Rio Ave - Jogo ingrato para Pedro Martins. A equipa, salvo os primeiros e últimos 15 minutos, foi superior ao Sporting, ia acumulando várias oportunidades de golo e acabou por ser traída por 2 lances infelizes. Wakaso e Cássio foram infantis nas suas abordagens, hipotecando, por isso, a possibilidade de um melhor resultado. A verdade é que, mesmo sem Tarantini, a equipa não abdicou de assumir o jogo e depois da entrada de Kayembe reforçou essa tendência.  Nos segundos 45 minutos entraram Nélson Monte (pelo lesionado Villas Boas), Kayembe e Zé Pedro, mas os destaques continuaram a ser, para além de Kayembe, Zeegelaar (autêntico quebra cabeças) e Yazalde pelo trabalho que foi dando à dupla de centrais do Sporting.  Depois deste jogo fica a certeza de que, salvo algum sobressalto, há condições para uma temporada tranquila, mesmo depois da saída de Hassan.
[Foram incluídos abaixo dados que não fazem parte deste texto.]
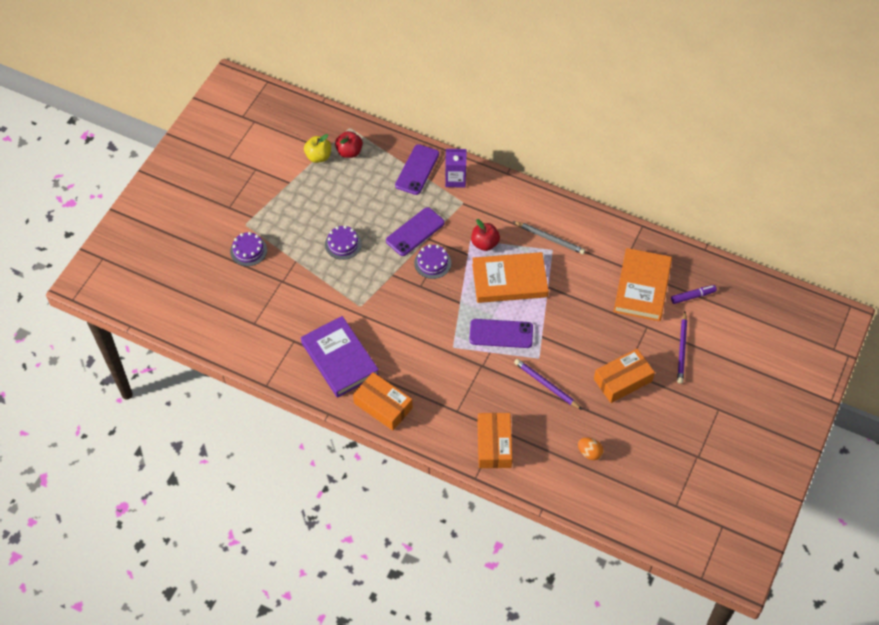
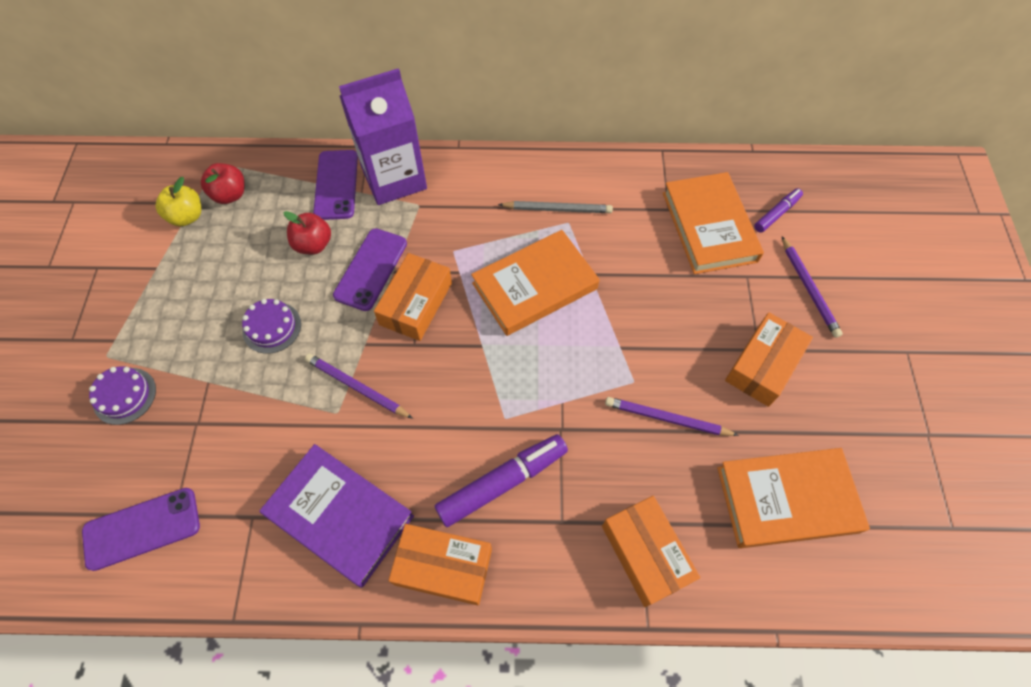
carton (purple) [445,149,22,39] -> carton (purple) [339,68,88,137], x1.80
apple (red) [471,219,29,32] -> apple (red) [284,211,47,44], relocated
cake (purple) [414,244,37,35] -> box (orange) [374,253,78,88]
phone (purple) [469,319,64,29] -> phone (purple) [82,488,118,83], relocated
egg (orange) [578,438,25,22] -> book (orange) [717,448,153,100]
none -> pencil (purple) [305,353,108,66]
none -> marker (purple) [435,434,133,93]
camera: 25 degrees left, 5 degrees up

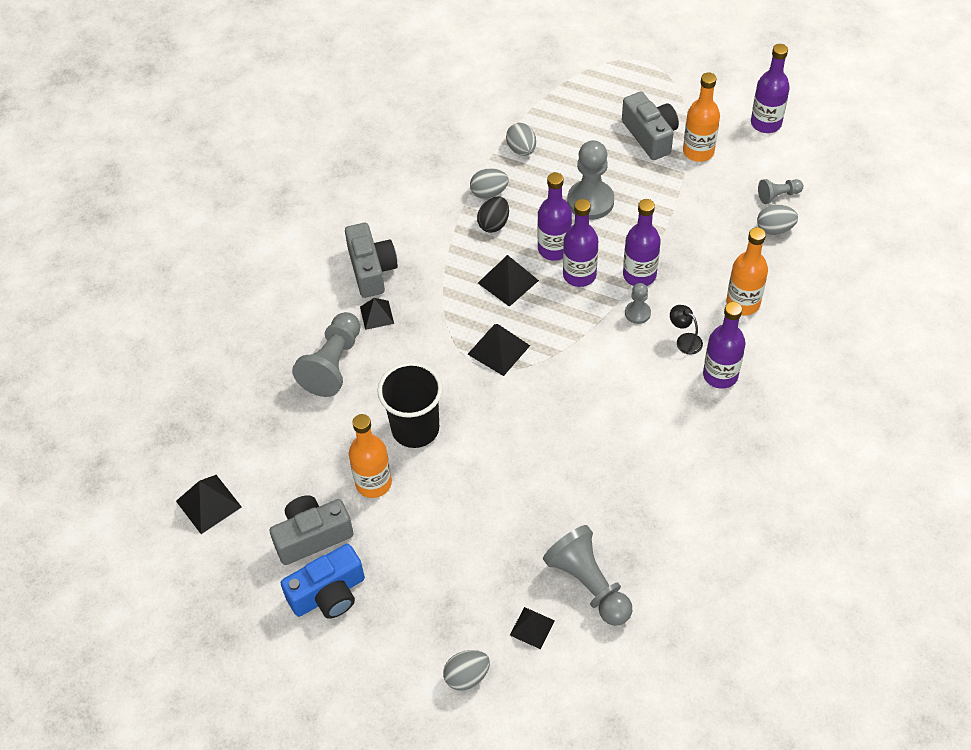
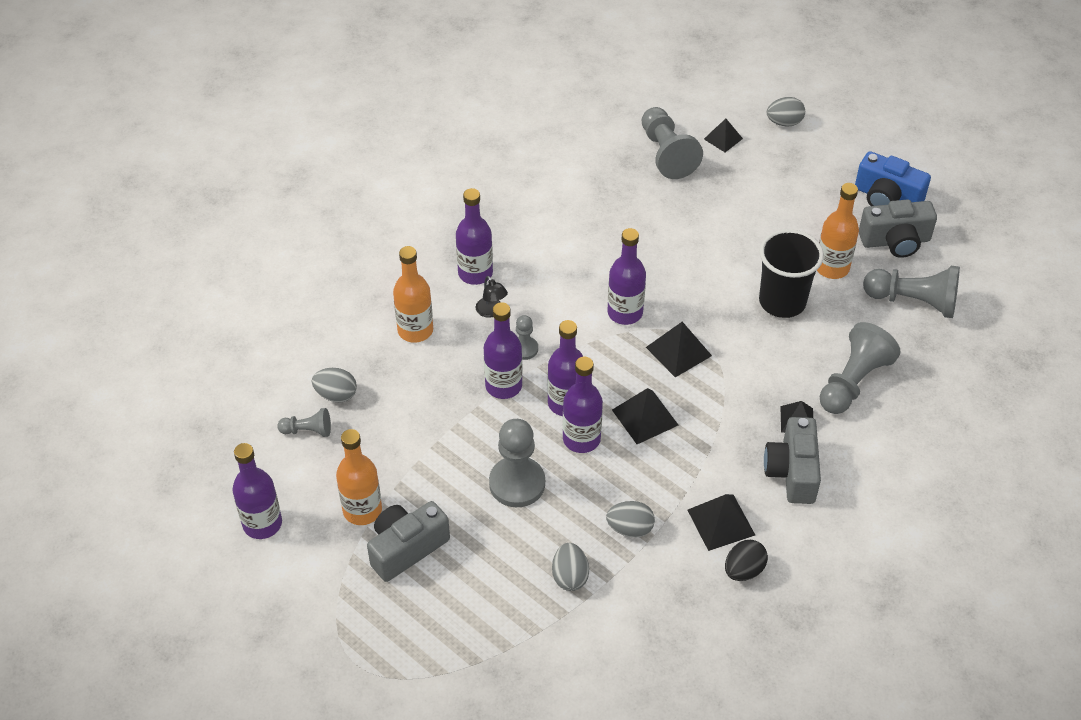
camera (grey) [622,92,57,68] -> camera (grey) [367,501,83,81], 60 degrees clockwise
egg (black) [477,196,32,37] -> egg (black) [725,540,43,41], relocated
pyramid (black) [176,475,66,59] -> pyramid (black) [687,494,68,57], relocated
camera (blue) [281,544,84,75] -> camera (blue) [855,151,76,55], 135 degrees counterclockwise
none -> bottle (purple) [608,228,38,97]
none -> pawn (grey) [863,266,97,52]
camera: 165 degrees left, 5 degrees down

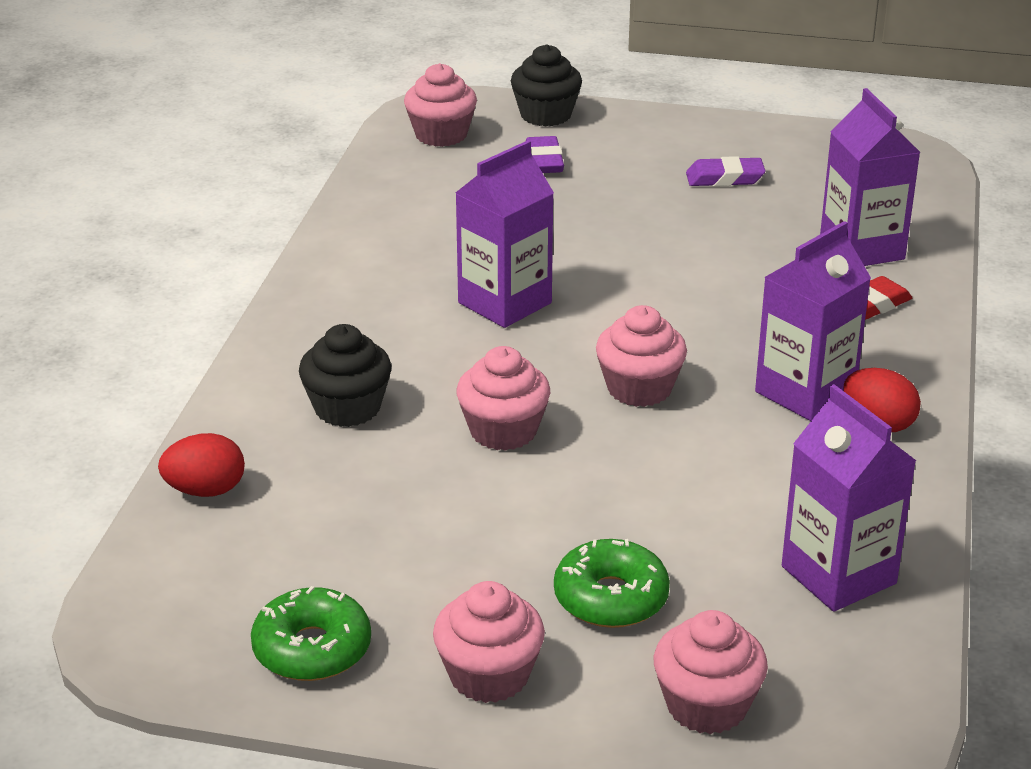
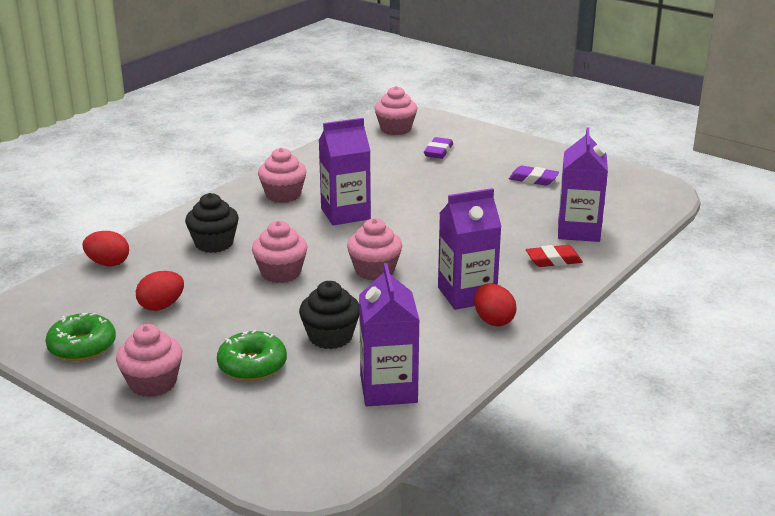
cupcake (black) [511,44,71,83] -> cupcake (black) [299,281,60,68], relocated
cupcake (pink) [654,610,114,124] -> cupcake (pink) [258,148,49,55], relocated
none -> egg (red) [136,271,48,40]
camera: 25 degrees right, 5 degrees down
Sporting - Jesus, em vésperas de confronto europeu, operou duas surpresas no onze ao dar continuidade a Esgaio em detrimento de João Pereira e, principalmente, ao relegar João Mário para o banco por vez de Aquilani (mais surpreendente ainda tendo em conta o facto de o internacional Português não ter jogado na Albânia e não poder dar contributo frente ao Lokomotiv). Menos surpreendente foi a entrada a todo o gás dos Leões em que não deixaram o Rio Ave ter bola, mostrando vontade em resolver o encontro desde cedo. O primeiro golo surgiu por intermédio de um erro de Wakaso e, desde aí, a equipa baixou o ritmo e a pressão inicial. O meio campo dos leões era incapaz de segurar as investidas dos Vilacondenses e a verdade é que nos dois remates à baliza no primeiro tempo, a equipa de Jesus fez dois golos. Até ao momento do 2.º tento de Slimani ficaram patentes as dificuldades defensivas da equipa, nomeadamente nos momentos em que Ukra e Zeegelaar (boa iniciativa em que atira ao poste depois de ultrapassar Paulo Oliveira) tinham situações de igualdade numérica contra a última linha do Sporting. No 2.º tempo, mais do mesmo. As oportunidades flagrantes iam sendo do Rio Ave e o Sporting limitava-se a explorar o contra-ataque (Slimani e Carrillo eram o reflexo disso). Nesse sentido, o golo de Yazalde surgiu com alguma naturalidade - uma rosca de Paulo Oliveira que sobrou para Kayembe -, mas, desde então, o Sporting ficou mais desperto e não permitiu tantas veleidades, tendo ainda desperdiçado uma oportunidade clara por João Mário (continua com dificuldades na finalização). Em suma, uma vitória importante dos leões, num campo tradicionalmente dificil para o clube e para o próprio Jorge Jesus, mas que a nível individual não deixou boas indicações (a defesa erra em demasia, Jefferson foi uma auto-estrada, Esgaio também teve nota negativa; Ruiz ainda não fez uma exibição convincente), e que a nível colectivo dá sequência às prestações pouco positivas no campeonato.